§ JOB ITEM
Return every one of the following records line for line, leaving out the pictures.

§ MATERIALS PROVIDED
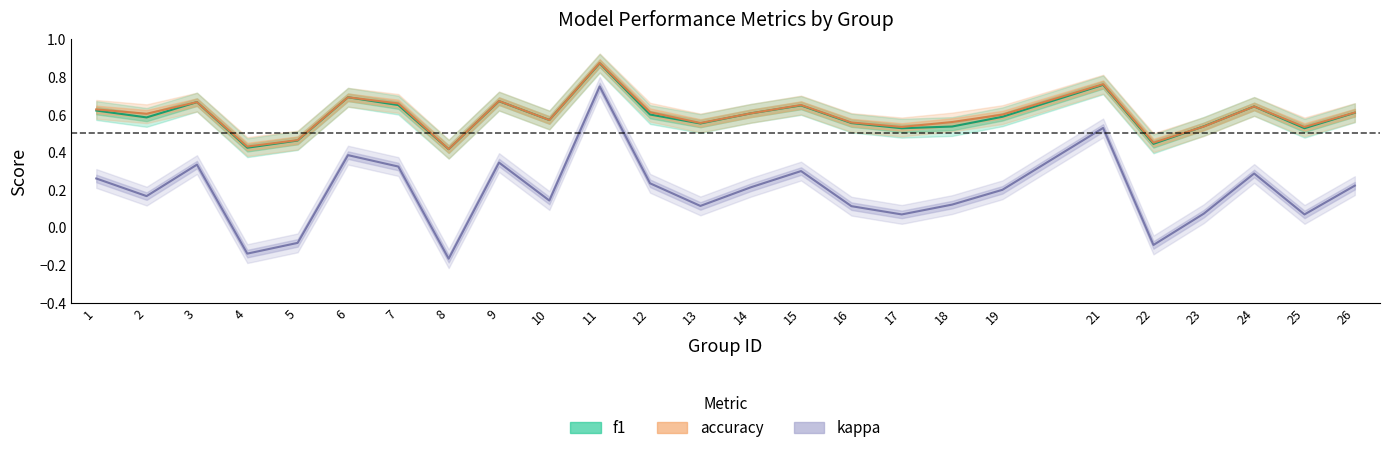

What is the average value of the kappa series?

0.2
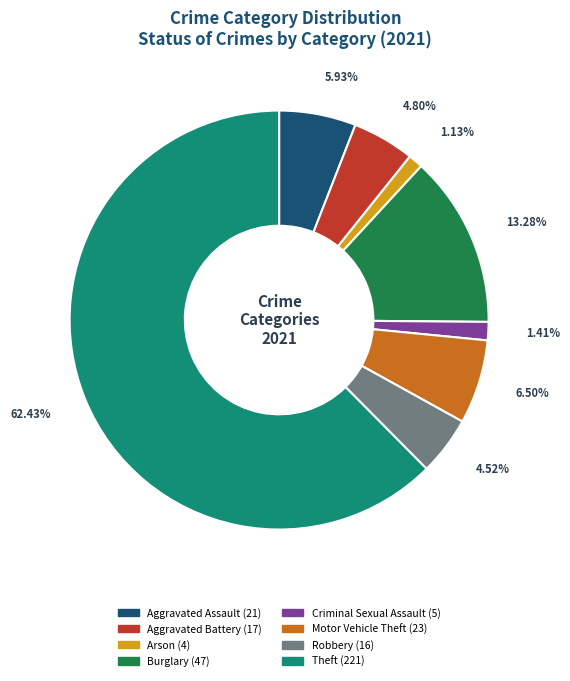

Is there a majority slice in this chart?

Yes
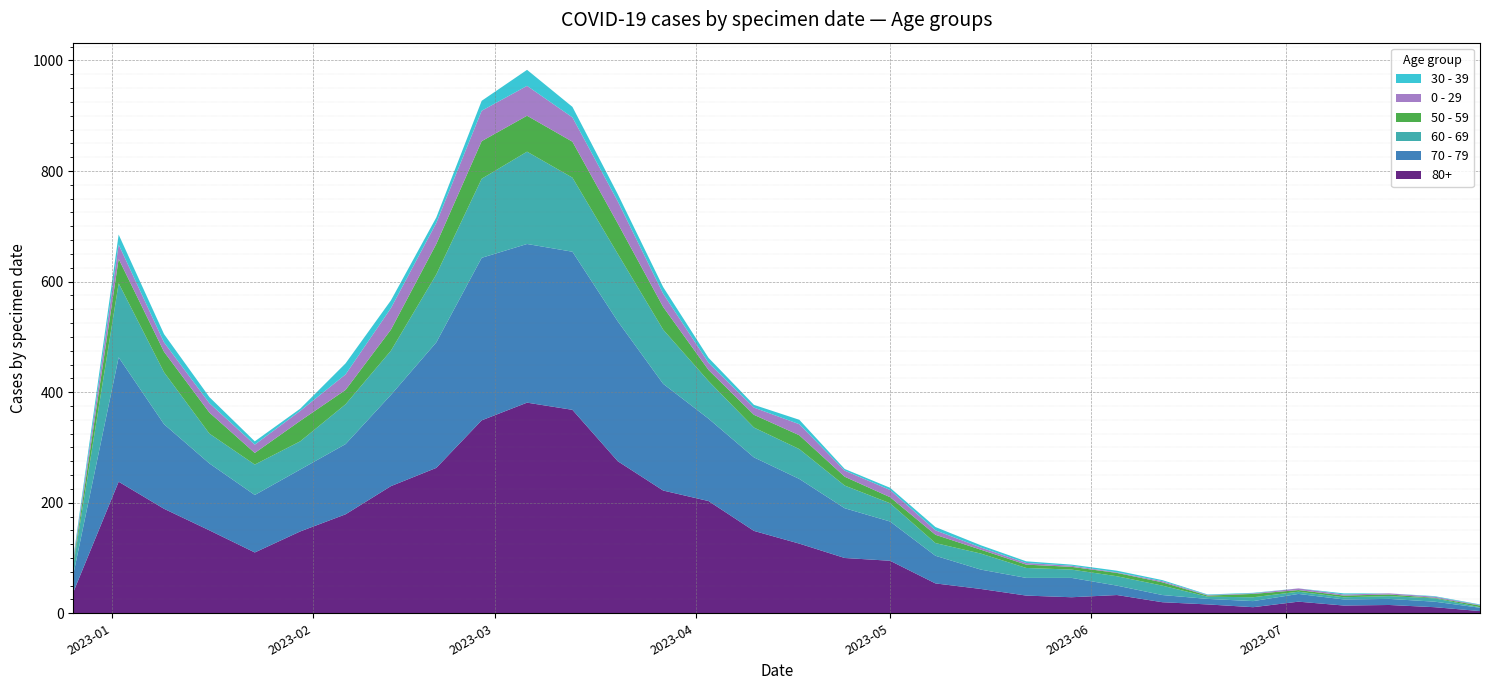

Reading left to right, what are all the values shown in this chart?

80+: 2022-12-26=38	2023-01-02=238	2023-01-09=189	2023-01-16=150	2023-01-23=110	2023-01-30=148	2023-02-06=179	2023-02-13=230	2023-02-20=263	2023-02-27=349	2023-03-06=381	2023-03-13=368	2023-03-20=275	2023-03-27=222	2023-04-03=203	2023-04-10=149	2023-04-17=126	2023-04-24=100	2023-05-01=95	2023-05-08=54	2023-05-15=44	2023-05-22=32	2023-05-29=29	2023-06-05=33	2023-06-12=20	2023-06-19=16	2023-06-26=11	2023-07-03=21	2023-07-10=14	2023-07-17=15	2023-07-24=11	2023-07-31=4
70 - 79: 2022-12-26=32	2023-01-02=225	2023-01-09=153	2023-01-16=121	2023-01-23=104	2023-01-30=112	2023-02-06=127	2023-02-13=165	2023-02-20=227	2023-02-27=294	2023-03-06=287	2023-03-13=286	2023-03-20=253	2023-03-27=193	2023-04-03=149	2023-04-10=133	2023-04-17=117	2023-04-24=90	2023-05-01=71	2023-05-08=50	2023-05-15=35	2023-05-22=32	2023-05-29=35	2023-06-05=17	2023-06-12=13	2023-06-19=10	2023-06-26=11	2023-07-03=14	2023-07-10=11	2023-07-17=11	2023-07-24=10	2023-07-31=6
60 - 69: 2022-12-26=16	2023-01-02=134	2023-01-09=94	2023-01-16=54	2023-01-23=55	2023-01-30=51	2023-02-06=72	2023-02-13=80	2023-02-20=123	2023-02-27=143	2023-03-06=167	2023-03-13=134	2023-03-20=122	2023-03-27=98	2023-04-03=68	2023-04-10=54	2023-04-17=54	2023-04-24=41	2023-05-01=33	2023-05-08=23	2023-05-15=29	2023-05-22=18	2023-05-29=15	2023-06-05=17	2023-06-12=17	2023-06-19=4	2023-06-26=7	2023-07-03=4	2023-07-10=4	2023-07-17=5	2023-07-24=6	2023-07-31=1
50 - 59: 2022-12-26=5	2023-01-02=44	2023-01-09=37	2023-01-16=38	2023-01-23=21	2023-01-30=37	2023-02-06=26	2023-02-13=38	2023-02-20=55	2023-02-27=68	2023-03-06=65	2023-03-13=65	2023-03-20=55	2023-03-27=41	2023-04-03=20	2023-04-10=23	2023-04-17=25	2023-04-24=16	2023-05-01=11	2023-05-08=15	2023-05-15=7	2023-05-22=6	2023-05-29=5	2023-06-05=6	2023-06-12=6	2023-06-19=2	2023-06-26=6	2023-07-03=3	2023-07-10=3	2023-07-17=3	2023-07-24=1	2023-07-31=3
0 - 29: 2022-12-26=4	2023-01-02=26	2023-01-09=17	2023-01-16=17	2023-01-23=15	2023-01-30=18	2023-02-06=28	2023-02-13=39	2023-02-20=38	2023-02-27=55	2023-03-06=54	2023-03-13=44	2023-03-20=40	2023-03-27=24	2023-04-03=13	2023-04-10=13	2023-04-17=20	2023-04-24=11	2023-05-01=13	2023-05-08=8	2023-05-15=4	2023-05-22=3	2023-05-29=2	2023-06-05=1	2023-06-12=2	2023-06-19=1	2023-06-26=1	2023-07-03=3	2023-07-10=2	2023-07-17=2	2023-07-24=2	2023-07-31=1
30 - 39: 2022-12-26=5	2023-01-02=18	2023-01-09=15	2023-01-16=11	2023-01-23=6	2023-01-30=4	2023-02-06=20	2023-02-13=14	2023-02-20=10	2023-02-27=18	2023-03-06=29	2023-03-13=19	2023-03-20=13	2023-03-27=12	2023-04-03=9	2023-04-10=5	2023-04-17=8	2023-04-24=3	2023-05-01=4	2023-05-08=6	2023-05-15=4	2023-05-22=3	2023-05-29=2	2023-06-05=3	2023-06-12=2	2023-06-19=1	2023-06-26=1	2023-07-03=0	2023-07-10=2	2023-07-17=0	2023-07-24=1	2023-07-31=1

§ REPLY TO THE TASK
What is the average value of the kappa series?

0.2

Is there a majority slice in this chart?

Yes

Reading left to right, what are all the values shown in this chart?

80+: 2022-12-26=38	2023-01-02=238	2023-01-09=189	2023-01-16=150	2023-01-23=110	2023-01-30=148	2023-02-06=179	2023-02-13=230	2023-02-20=263	2023-02-27=349	2023-03-06=381	2023-03-13=368	2023-03-20=275	2023-03-27=222	2023-04-03=203	2023-04-10=149	2023-04-17=126	2023-04-24=100	2023-05-01=95	2023-05-08=54	2023-05-15=44	2023-05-22=32	2023-05-29=29	2023-06-05=33	2023-06-12=20	2023-06-19=16	2023-06-26=11	2023-07-03=21	2023-07-10=14	2023-07-17=15	2023-07-24=11	2023-07-31=4
70 - 79: 2022-12-26=32	2023-01-02=225	2023-01-09=153	2023-01-16=121	2023-01-23=104	2023-01-30=112	2023-02-06=127	2023-02-13=165	2023-02-20=227	2023-02-27=294	2023-03-06=287	2023-03-13=286	2023-03-20=253	2023-03-27=193	2023-04-03=149	2023-04-10=133	2023-04-17=117	2023-04-24=90	2023-05-01=71	2023-05-08=50	2023-05-15=35	2023-05-22=32	2023-05-29=35	2023-06-05=17	2023-06-12=13	2023-06-19=10	2023-06-26=11	2023-07-03=14	2023-07-10=11	2023-07-17=11	2023-07-24=10	2023-07-31=6
60 - 69: 2022-12-26=16	2023-01-02=134	2023-01-09=94	2023-01-16=54	2023-01-23=55	2023-01-30=51	2023-02-06=72	2023-02-13=80	2023-02-20=123	2023-02-27=143	2023-03-06=167	2023-03-13=134	2023-03-20=122	2023-03-27=98	2023-04-03=68	2023-04-10=54	2023-04-17=54	2023-04-24=41	2023-05-01=33	2023-05-08=23	2023-05-15=29	2023-05-22=18	2023-05-29=15	2023-06-05=17	2023-06-12=17	2023-06-19=4	2023-06-26=7	2023-07-03=4	2023-07-10=4	2023-07-17=5	2023-07-24=6	2023-07-31=1
50 - 59: 2022-12-26=5	2023-01-02=44	2023-01-09=37	2023-01-16=38	2023-01-23=21	2023-01-30=37	2023-02-06=26	2023-02-13=38	2023-02-20=55	2023-02-27=68	2023-03-06=65	2023-03-13=65	2023-03-20=55	2023-03-27=41	2023-04-03=20	2023-04-10=23	2023-04-17=25	2023-04-24=16	2023-05-01=11	2023-05-08=15	2023-05-15=7	2023-05-22=6	2023-05-29=5	2023-06-05=6	2023-06-12=6	2023-06-19=2	2023-06-26=6	2023-07-03=3	2023-07-10=3	2023-07-17=3	2023-07-24=1	2023-07-31=3
0 - 29: 2022-12-26=4	2023-01-02=26	2023-01-09=17	2023-01-16=17	2023-01-23=15	2023-01-30=18	2023-02-06=28	2023-02-13=39	2023-02-20=38	2023-02-27=55	2023-03-06=54	2023-03-13=44	2023-03-20=40	2023-03-27=24	2023-04-03=13	2023-04-10=13	2023-04-17=20	2023-04-24=11	2023-05-01=13	2023-05-08=8	2023-05-15=4	2023-05-22=3	2023-05-29=2	2023-06-05=1	2023-06-12=2	2023-06-19=1	2023-06-26=1	2023-07-03=3	2023-07-10=2	2023-07-17=2	2023-07-24=2	2023-07-31=1
30 - 39: 2022-12-26=5	2023-01-02=18	2023-01-09=15	2023-01-16=11	2023-01-23=6	2023-01-30=4	2023-02-06=20	2023-02-13=14	2023-02-20=10	2023-02-27=18	2023-03-06=29	2023-03-13=19	2023-03-20=13	2023-03-27=12	2023-04-03=9	2023-04-10=5	2023-04-17=8	2023-04-24=3	2023-05-01=4	2023-05-08=6	2023-05-15=4	2023-05-22=3	2023-05-29=2	2023-06-05=3	2023-06-12=2	2023-06-19=1	2023-06-26=1	2023-07-03=0	2023-07-10=2	2023-07-17=0	2023-07-24=1	2023-07-31=1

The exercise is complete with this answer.